Prisão para dono e condutor da carrinha do acidente que matou 12 portugueses

O dono e o condutor da carrinha envolvida no acidente que, em 2016, matou 12 portugueses em França foram condenados a quatro e três anos de prisão, respetivamente

O Tribunal de Moulins, em França condenou a quatro anos de prisão Arménio Pinto Martins, de 44 anos, proprietário da carrinha que esteve envolvida no acidente, que, em março de 2016, matou 12 portugueses. Já o sobrinho, Ricardo Pinheiro, agora com 22 anos, o condutor da viatura, foi condenado a três anos de cadeia, avançou o site France Bleu.

O Ministério Público tinha pedido quatro anos de prisão para cada um dos arguidos, que estavam acusados de homicídio negligente agravado.

O proprietário tem ainda como sanção acessória "a proibição do exercício de atividade de transportador a título definitivo"

"Foram ambos os arguidos condenados, foram condenados em medidas de pena diferentes, que era também uma pretensão nossa, porque sempre entendemos que Arménio tinha uma culpa mais grave do que o Ricardo. E então temos uma pena de três anos para o Ricardo e de quatro a cinco anos para o Arménio", disse à Lusa Filipe Santos Marques, advogado dos herdeiros de sete das vítimas.

O proprietário tem ainda como sanção acessória "a proibição do exercício de atividade de transportador a título definitivo", disse o advogado, salientando "que é difícil a fiscalização, porque sempre exerceu esta atividade de forma informal".

O acidente aconteceu a 24 de março de 2016, na Estrada Centro Europa (Estrada Nacional 79), na localidade de Moulins, e provocou a morte a 12 portugueses, com idades entre os 7 e os 63 anos, que estavam emigrados na Suíça. A carrinha chocou frontalmente com um camião que seguia na faixa contrária. Apenas o condutor sobreviveu.

A carrinha em que seguiam os portugueses tinha partido de Romont, na Suíça, com destino a Portugal.

Ricardo Martins Pinheiro, o motorista, era acusado de "homicídio involuntário", "ferimentos involuntários agravados" e "violação manifestamente deliberada de uma obrigação de segurança ou de prudência".

O jovem foi ainda julgado pela condução de "um veículo a motor ou um atrelado com pneus lisos ou danificados", por "velocidade excessiva em função das circunstâncias" do acidente, por "ultrapassagem sem possibilidade de voltar rapidamente para a sua faixa" e por "ultrapassagem à esquerda da estrada perturbando o trânsito no sentido inverso".

O tio, Arménio Pinto Martins, proprietário do veículo, estava acusado de "homicídio involuntário por violação manifestamente deliberada de uma obrigação de segurança ou de prudência".

O proprietário da carrinha foi também julgado pela "circulação de um veículo ou elemento de um veículo não conforme", pela "circulação de um veículo ou atrelado de um veículo com pneus lisos e danificados".
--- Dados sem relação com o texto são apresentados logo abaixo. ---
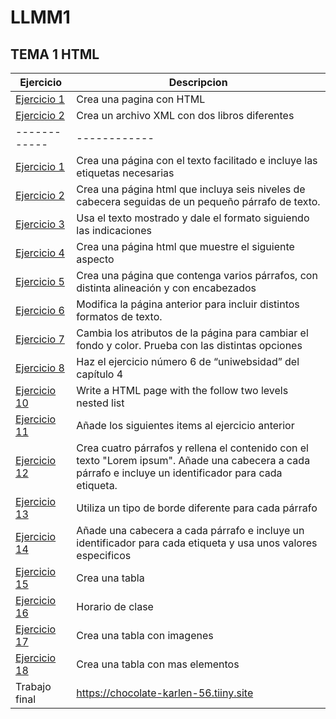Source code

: # LLMM1

## TEMA 1  HTML

Ejercicio | Descripcion
------|------
[Ejercicio 1](TEMA1/HTML-IRAKLY.html)|Crea una pagina con HTML
[Ejercicio 2](TEMA1/XML-IRAKLY.xml)|Crea un archivo XML con dos libros diferentes
------------|------------
[Ejercicio 1](TEMA1/HTML-EJ-1.html)|Crea una página con el texto facilitado e incluye las etiquetas necesarias
[Ejercicio 2](TEMA1/HTML-EJ-2.html)|Crea una página html que incluya seis niveles de cabecera seguidas de un pequeño párrafo de texto.
[Ejercicio 3](TEMA1/HTML-EJ-3.html)|Usa el texto mostrado y dale el formato siguiendo las indicaciones
[Ejercicio 4](TEMA1/HTML-EJ-4.html)|Crea una página html que muestre el siguiente aspecto
[Ejercicio 5](TEMA1/HTML-EJ-5.html)|Crea una página que contenga varios párrafos, con distinta alineación y con encabezados
[Ejercicio 6](TEMA1/HTML-EJ-6.html)|Modifica la página anterior para incluir distintos formatos de texto.
[Ejercicio 7](TEMA1/HTML-EJ-7.html)|Cambia los atributos de la página para cambiar el fondo y color. Prueba con las distintas opciones
[Ejercicio 8](TEMA1/HTML-EJ-8)|Haz el ejercicio número 6 de “uniwebsidad” del capítulo 4 
[Ejercicio 10](TEMA1/HTML-EJ-10.html)|Write a HTML page with the follow two levels nested list 
[Ejercicio 11](TEMA1/HTML-EJ-11.html)|Añade los siguientes items al ejercicio anterior
[Ejercicio 12](TEMA1/HTML-EJ-12.html)|Crea cuatro párrafos y rellena el contenido con el texto "Lorem ipsum". Añade una cabecera a cada párrafo e incluye un identificador para cada etiqueta.
[Ejercicio 13](TEMA1/HTML-EJ-13.html)|Utiliza un tipo de borde diferente para cada párrafo
[Ejercicio 14](TEMA1/HTML-EJ-14.html)|Añade una cabecera a cada párrafo e incluye un identificador para cada etiqueta y usa unos valores especificos
[Ejercicio 15](TEMA1/HTML-EJ-15.html)|Crea una tabla
[Ejercicio 16](TEMA1/HTML-EJ-16.html)|Horario de clase
[Ejercicio 17](TEMA1/HTML-EJ-17/HTML-EJ17)|Crea una tabla con imagenes
[Ejercicio 18](TEMA1/HTML-EJ-18/HTML-EJ18)|Crea una tabla con mas elementos
Trabajo final| https://chocolate-karlen-56.tiiny.site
Na investigação, as autoridades apuraram que a viatura seguia em "excesso de velocidade". A carrinha tinha seis lugares, mas transportava 13 pessoas, tendo sido adicionados bancos.

Em março, o relatório do Gabinete de Investigação de Acidentes de Transportes Terrestres francês considerou o comportamento "inadequado" e "perigoso" do condutor como a causa do acidente, que matou 12 portugueses.

A investigação concluiu que o condutor Ricardo Pinheiro, na altura com 19 anos, "fez uma ultrapassagem em velocidade excessiva (a 105 km/h quando o limite era de 90 km/h)", num veículo "em estado deplorável".